YOUR ASSIGNMENT
Word-for-word transcription: reproduce all of the data, but not the pictures.

====== INFORMATION PROVIDED ======

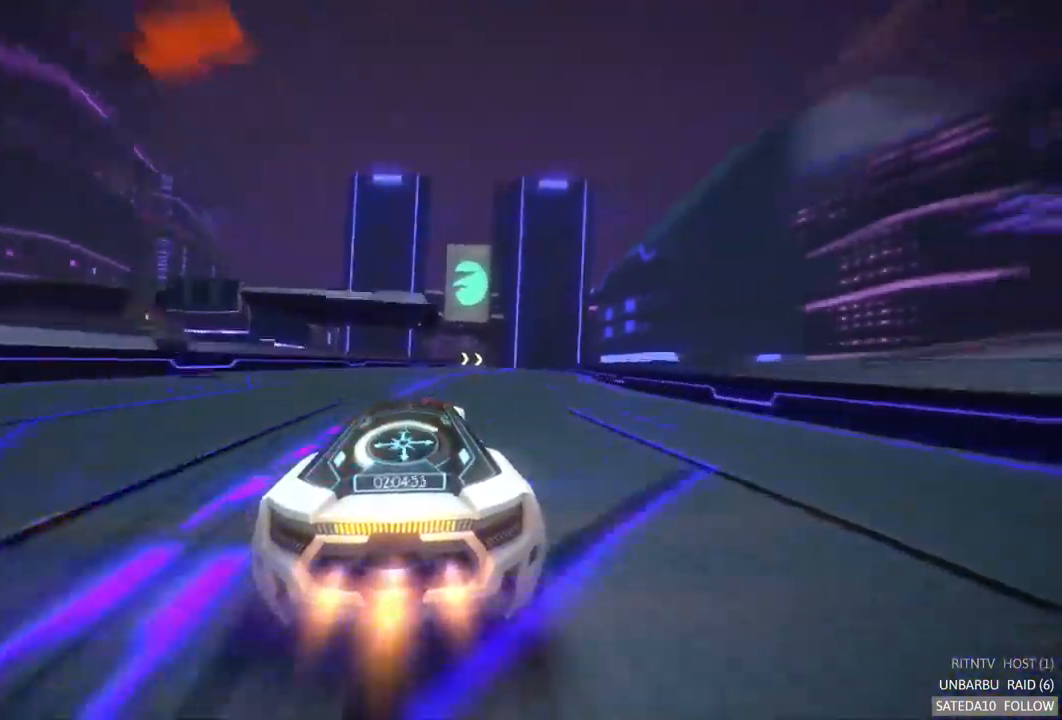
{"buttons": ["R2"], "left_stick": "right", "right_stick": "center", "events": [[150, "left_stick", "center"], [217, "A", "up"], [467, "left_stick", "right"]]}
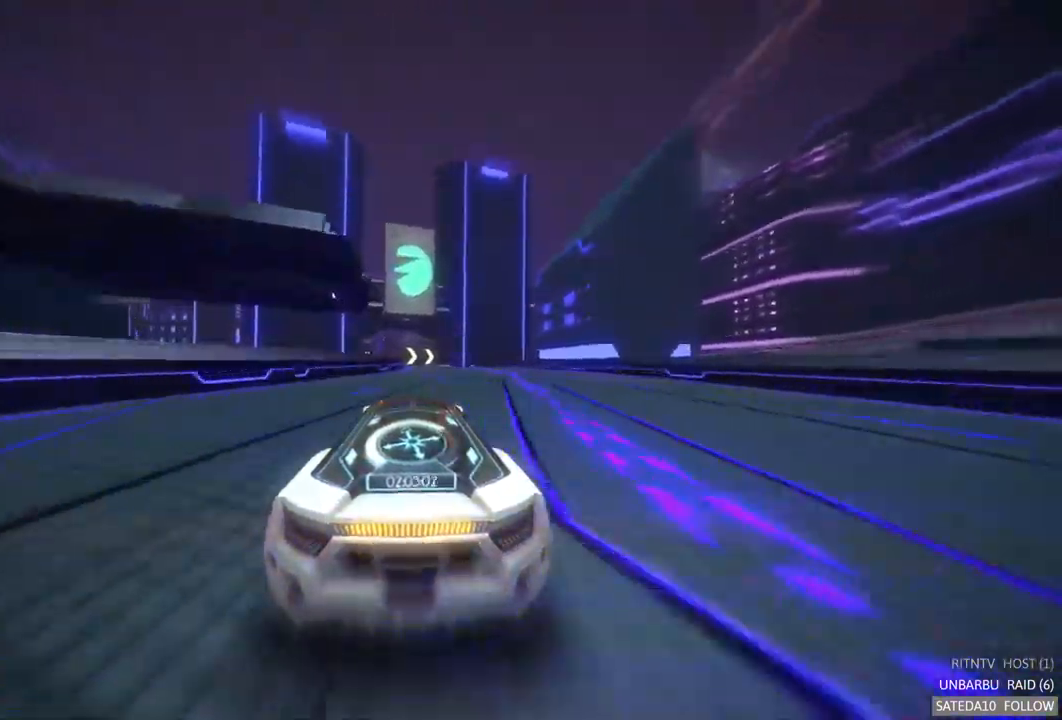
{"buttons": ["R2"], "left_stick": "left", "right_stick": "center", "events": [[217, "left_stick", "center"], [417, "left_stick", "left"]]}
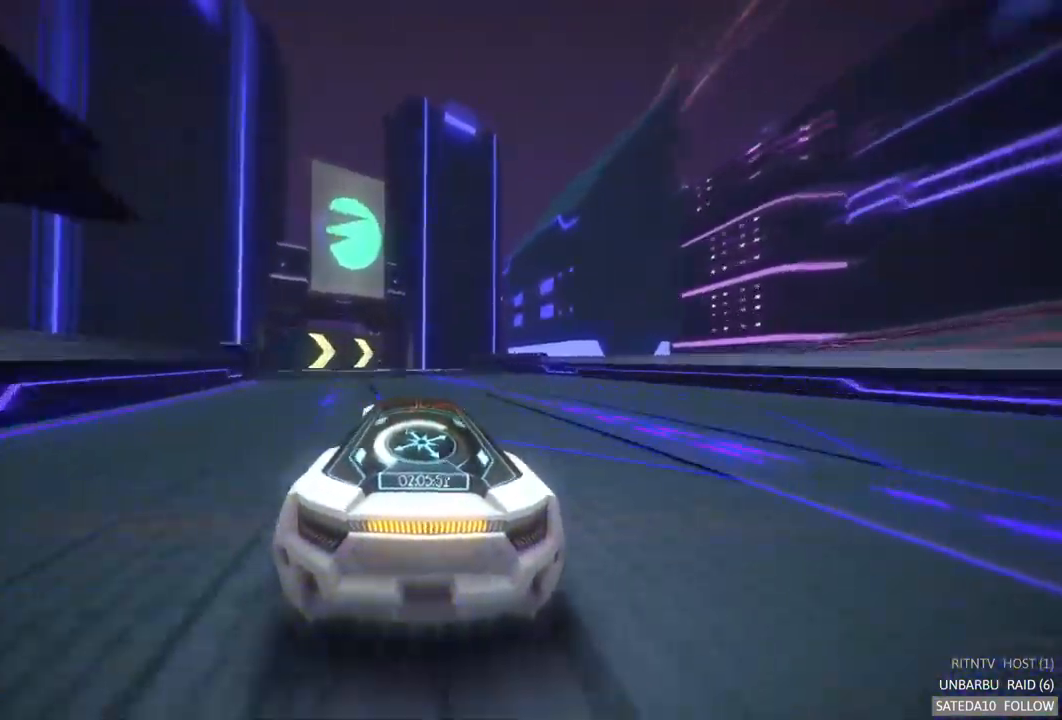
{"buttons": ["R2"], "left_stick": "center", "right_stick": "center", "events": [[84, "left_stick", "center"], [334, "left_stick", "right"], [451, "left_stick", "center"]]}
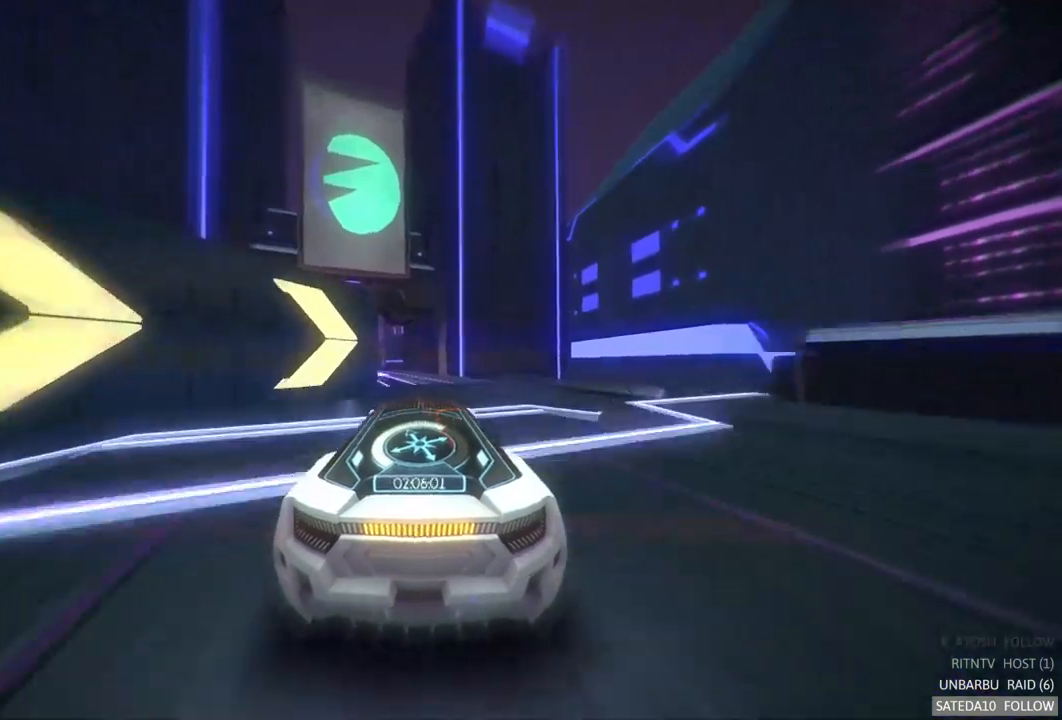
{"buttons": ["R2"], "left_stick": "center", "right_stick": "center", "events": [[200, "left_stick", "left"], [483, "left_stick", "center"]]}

======

ANSWER FOR THIS EXERCISE
{"buttons": ["R2"], "left_stick": "right", "right_stick": "center", "events": [[150, "left_stick", "center"], [217, "A", "up"], [467, "left_stick", "right"]]}
{"buttons": ["R2"], "left_stick": "left", "right_stick": "center", "events": [[217, "left_stick", "center"], [417, "left_stick", "left"]]}
{"buttons": ["R2"], "left_stick": "center", "right_stick": "center", "events": [[84, "left_stick", "center"], [334, "left_stick", "right"], [451, "left_stick", "center"]]}
{"buttons": ["R2"], "left_stick": "center", "right_stick": "center", "events": [[200, "left_stick", "left"], [483, "left_stick", "center"]]}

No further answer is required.